::: SELECTED EXTRACT :::

This has, after all, happened last month in Connecticut where transgender athletes can compete in women’s events without restrictions. Two of them, bigger and stronger than the others, got the prizes, the honors and the scholarships.  And there is nothing to prevent them from changing back whenever they feel like it.

Following an article that Navratilova wrote for The Times in February 2019 which raised such issues,  Athlete Ally, an LGBTQ athlete advocacy group, removed Navratilova from their advisory board, stating her comments “are transphobic [and] based on a false understanding of science and data”

In March 2019, Navratilova apologized for using the term “cheating” when discussing whether transgender athletes should be allowed to compete in women’s sport. But she persisted in calling for “a debate, a conversation that includes everyone and is based, not on feeling or emotion but science.” LGBTQ has tirned into KGB.

It is not easy to resolve this. The science is complicated. The South African athlete, Caster Semenya, who won the Womens 800 Meters in the last Olympics, has been the center of controversy for years now.  The Athletic Federations are still trying work out a fair way of dealing with her. I would not bet on science solving the problem any more than it has with drugs. But she is not a “trany”. Whereas the New Zealand “trany” who won a woman’s weightlifting competition is.

Sports change all the time. Once upon a time, the Olympics were for amateurs only. Then the professionals got into it and the amateurs lost out. And then the druggies got involved and the honest professionals lost out. Our sporting societies are riddled with duplicity and greed – and now it has infected gender identities. 

Different sports come up with different solutions. But, at this moment, it is confused and inconsistent. If women can become generals, train as marines and fight in combat zones, why not let them compete in men’s sports too? Is this an issue of equality or of fairness? It seems to me there are two solutions. One is to scrap female sports altogether. Let everyone compete together and let the best man or woman win. The other is to create a different set of categories the way there are separate games – like the Paralympics for those who are physically disadvantaged. Let there be special categories for transgender as there are different age groups or weights in some of the martial arts.

::: INPUT DATA :::

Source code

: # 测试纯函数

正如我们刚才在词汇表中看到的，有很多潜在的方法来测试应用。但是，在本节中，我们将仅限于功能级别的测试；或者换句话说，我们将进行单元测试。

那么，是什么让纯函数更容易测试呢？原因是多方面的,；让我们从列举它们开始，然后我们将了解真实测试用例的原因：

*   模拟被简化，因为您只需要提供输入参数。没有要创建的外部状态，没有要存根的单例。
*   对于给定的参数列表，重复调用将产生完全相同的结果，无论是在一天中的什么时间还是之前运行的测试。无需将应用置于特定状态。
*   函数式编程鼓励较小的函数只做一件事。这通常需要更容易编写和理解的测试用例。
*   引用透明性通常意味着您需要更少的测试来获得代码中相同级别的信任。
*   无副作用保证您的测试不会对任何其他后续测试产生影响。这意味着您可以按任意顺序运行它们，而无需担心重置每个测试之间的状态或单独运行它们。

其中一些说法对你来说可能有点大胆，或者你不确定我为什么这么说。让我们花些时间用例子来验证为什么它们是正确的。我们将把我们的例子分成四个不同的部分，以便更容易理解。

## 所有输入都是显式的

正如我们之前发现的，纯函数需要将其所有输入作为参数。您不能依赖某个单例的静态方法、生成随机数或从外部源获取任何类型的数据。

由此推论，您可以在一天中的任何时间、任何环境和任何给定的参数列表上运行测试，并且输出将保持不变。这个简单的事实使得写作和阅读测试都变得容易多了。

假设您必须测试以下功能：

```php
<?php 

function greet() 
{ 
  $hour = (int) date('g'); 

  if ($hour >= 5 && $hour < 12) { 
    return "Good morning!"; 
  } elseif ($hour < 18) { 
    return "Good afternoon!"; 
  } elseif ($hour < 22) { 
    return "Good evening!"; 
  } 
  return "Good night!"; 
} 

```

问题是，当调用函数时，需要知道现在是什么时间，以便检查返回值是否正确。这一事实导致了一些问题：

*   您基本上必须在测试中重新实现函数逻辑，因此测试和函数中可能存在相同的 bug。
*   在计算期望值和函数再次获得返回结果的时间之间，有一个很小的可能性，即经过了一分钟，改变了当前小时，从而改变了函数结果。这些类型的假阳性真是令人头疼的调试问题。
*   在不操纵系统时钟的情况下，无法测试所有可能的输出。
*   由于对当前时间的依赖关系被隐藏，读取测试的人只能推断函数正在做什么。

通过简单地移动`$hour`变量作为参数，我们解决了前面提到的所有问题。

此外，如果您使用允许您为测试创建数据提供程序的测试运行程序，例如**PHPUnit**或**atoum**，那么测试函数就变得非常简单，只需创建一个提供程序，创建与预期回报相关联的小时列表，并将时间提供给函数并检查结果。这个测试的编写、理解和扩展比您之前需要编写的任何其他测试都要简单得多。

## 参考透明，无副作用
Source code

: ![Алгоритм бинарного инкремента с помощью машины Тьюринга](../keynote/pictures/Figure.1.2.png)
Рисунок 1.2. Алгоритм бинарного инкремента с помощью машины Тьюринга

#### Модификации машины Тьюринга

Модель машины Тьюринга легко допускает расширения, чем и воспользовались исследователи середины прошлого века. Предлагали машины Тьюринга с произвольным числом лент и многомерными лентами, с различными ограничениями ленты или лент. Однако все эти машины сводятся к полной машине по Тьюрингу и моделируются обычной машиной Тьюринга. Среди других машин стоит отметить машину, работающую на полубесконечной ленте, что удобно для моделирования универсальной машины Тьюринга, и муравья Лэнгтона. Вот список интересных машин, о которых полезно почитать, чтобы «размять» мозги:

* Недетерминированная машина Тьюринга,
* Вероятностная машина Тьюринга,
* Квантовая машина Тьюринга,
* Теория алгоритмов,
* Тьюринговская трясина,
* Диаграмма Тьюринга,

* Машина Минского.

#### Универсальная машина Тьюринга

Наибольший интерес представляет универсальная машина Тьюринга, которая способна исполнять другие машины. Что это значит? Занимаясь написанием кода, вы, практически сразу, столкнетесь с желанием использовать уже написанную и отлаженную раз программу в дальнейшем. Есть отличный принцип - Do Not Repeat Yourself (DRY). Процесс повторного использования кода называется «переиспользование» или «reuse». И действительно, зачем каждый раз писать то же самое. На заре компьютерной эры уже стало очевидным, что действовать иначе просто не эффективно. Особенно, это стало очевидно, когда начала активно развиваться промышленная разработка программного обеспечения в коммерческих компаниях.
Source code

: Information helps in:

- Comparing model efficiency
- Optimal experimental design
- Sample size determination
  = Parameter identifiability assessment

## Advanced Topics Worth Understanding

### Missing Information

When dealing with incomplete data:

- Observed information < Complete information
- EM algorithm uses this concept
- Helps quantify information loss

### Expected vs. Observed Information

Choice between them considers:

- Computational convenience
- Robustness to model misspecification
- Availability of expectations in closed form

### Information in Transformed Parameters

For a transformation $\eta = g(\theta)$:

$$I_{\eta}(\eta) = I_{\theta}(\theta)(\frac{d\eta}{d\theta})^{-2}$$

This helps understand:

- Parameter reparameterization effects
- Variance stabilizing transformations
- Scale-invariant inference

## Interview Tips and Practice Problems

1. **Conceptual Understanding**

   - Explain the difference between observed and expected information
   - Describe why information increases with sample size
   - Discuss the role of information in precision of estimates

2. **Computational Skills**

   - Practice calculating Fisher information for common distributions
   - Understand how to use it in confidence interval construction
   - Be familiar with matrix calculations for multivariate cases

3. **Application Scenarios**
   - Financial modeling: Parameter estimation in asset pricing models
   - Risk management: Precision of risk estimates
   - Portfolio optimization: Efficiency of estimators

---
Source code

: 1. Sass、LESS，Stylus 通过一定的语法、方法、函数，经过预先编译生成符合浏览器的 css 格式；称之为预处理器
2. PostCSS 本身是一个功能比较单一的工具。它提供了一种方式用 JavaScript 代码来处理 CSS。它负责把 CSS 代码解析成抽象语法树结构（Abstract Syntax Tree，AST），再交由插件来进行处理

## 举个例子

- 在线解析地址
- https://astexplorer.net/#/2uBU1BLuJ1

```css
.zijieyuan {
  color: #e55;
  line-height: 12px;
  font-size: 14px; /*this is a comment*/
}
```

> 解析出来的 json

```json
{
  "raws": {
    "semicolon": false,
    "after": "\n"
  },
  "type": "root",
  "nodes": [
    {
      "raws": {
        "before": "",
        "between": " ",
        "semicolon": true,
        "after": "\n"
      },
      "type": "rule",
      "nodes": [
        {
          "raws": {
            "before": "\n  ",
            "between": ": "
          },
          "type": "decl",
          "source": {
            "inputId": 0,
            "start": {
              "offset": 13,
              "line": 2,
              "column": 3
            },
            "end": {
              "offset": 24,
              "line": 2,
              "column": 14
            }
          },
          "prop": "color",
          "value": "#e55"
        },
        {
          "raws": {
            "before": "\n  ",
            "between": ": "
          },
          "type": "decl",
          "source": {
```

:::

=== EXERCISE REQUIREMENTS ===
a: In the commentary on transgender athletes in sports, which organization removed Navratilova from its advisory board?
b: Resume the commentary on transgender athletes in sports immediately after its final sentence.

=== RESULTS OF THE EXERCISE ===
a: Athlete Ally, an LGBTQ athlete advocacy group.

b:
Hermaphrodites get significant space in the Talmud. But not sport! We have rarely had the luxury of indulging in sport when survival has been our priority. The Greeks introduced the Olympic games and the rabbis were no admirers of Greek physical culture. The Sadducee priests were, however, and the priests brought the games to Jerusalem after Alexander the Great. Many young Jewish men endured the surgery that disguised their circumcision so that they could compete naked without feeling embarrassed by their Jewish origin – something that is apparently in vogue nowadays on the West coast. It was our values that kept us alive, not our sport. But I do like sport and I do want to see fairness rather than political correctness.

As we prepare for Purim, we face new culture wars and threats. We have tended to use humor to cope with danger. On Purim in my youth we made fun of everyone – from rabbis to politicians; from teachers to ideas. And we would get dressed up and disguised, men as women, boys as girls (and vice versa), cowboys, Indians, Arabs and belly dancers.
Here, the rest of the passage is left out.